▸ Objective:
Copy word for word everything from the line containing "Document page, 1500x844 pixels." down to the final line below, including both of those lines.
** Start Supplied records **
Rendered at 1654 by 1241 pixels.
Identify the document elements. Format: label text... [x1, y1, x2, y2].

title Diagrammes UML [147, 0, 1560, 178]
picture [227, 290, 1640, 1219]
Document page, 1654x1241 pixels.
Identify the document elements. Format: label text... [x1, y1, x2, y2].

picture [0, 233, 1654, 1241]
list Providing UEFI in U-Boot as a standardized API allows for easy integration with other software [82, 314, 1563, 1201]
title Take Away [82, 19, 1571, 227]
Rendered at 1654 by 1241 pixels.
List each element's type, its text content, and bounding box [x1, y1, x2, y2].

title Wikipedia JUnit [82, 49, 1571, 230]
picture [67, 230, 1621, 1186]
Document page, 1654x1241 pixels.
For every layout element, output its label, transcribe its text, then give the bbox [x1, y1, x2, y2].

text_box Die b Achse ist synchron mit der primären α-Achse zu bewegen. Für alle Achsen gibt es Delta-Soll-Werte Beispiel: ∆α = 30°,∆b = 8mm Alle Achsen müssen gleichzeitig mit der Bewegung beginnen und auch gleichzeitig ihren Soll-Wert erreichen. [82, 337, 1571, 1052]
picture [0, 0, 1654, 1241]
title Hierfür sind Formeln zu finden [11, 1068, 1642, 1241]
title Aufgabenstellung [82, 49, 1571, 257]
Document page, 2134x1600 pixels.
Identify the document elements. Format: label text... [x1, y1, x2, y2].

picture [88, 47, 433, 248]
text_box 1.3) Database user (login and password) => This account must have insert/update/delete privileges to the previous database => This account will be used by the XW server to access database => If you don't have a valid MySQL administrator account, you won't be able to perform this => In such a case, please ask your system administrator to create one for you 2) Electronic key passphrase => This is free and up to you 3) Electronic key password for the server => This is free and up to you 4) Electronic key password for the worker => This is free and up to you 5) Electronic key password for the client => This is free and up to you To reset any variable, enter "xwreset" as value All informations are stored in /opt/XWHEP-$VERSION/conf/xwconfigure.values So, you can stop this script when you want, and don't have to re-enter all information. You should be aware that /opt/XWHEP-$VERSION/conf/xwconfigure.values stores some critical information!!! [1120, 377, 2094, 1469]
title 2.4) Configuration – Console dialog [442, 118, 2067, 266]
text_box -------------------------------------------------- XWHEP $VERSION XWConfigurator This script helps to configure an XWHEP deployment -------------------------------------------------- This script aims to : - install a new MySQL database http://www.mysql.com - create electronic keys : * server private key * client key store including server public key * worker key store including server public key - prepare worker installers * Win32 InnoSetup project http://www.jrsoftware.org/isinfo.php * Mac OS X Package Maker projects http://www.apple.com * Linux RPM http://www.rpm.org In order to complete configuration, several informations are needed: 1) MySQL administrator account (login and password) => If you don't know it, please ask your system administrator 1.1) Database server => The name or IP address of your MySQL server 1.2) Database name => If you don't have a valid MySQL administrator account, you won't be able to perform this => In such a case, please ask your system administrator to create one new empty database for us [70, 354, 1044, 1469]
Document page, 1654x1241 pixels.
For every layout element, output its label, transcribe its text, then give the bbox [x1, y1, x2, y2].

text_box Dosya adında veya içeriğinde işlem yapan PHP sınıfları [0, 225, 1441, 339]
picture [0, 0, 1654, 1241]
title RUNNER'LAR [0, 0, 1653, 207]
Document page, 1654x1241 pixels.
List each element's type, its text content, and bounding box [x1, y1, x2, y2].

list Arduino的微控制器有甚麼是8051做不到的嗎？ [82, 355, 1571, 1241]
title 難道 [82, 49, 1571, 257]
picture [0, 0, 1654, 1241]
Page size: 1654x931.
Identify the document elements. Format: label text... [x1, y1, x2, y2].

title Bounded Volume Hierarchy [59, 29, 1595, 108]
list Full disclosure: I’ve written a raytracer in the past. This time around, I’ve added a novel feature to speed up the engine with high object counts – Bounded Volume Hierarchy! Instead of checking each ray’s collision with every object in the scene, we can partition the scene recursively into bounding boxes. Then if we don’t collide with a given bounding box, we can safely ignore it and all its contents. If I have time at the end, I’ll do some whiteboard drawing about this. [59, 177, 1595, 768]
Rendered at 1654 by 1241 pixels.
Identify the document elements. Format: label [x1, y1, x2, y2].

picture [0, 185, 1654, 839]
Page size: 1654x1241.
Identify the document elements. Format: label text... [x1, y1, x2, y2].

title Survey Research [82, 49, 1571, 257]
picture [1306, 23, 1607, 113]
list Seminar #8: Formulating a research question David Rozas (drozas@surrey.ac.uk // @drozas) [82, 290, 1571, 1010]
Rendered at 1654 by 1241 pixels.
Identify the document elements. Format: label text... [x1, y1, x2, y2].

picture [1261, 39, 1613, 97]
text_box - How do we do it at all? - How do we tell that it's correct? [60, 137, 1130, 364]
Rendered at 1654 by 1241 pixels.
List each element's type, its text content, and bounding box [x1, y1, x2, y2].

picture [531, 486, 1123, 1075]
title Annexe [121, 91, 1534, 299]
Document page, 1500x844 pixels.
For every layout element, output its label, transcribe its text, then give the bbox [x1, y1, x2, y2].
** End Supplied records **
▸ Answer in full:
Document page, 1500x844 pixels.
For every layout element, output its label, transcribe its text, then give the bbox [x1, y1, x2, y2].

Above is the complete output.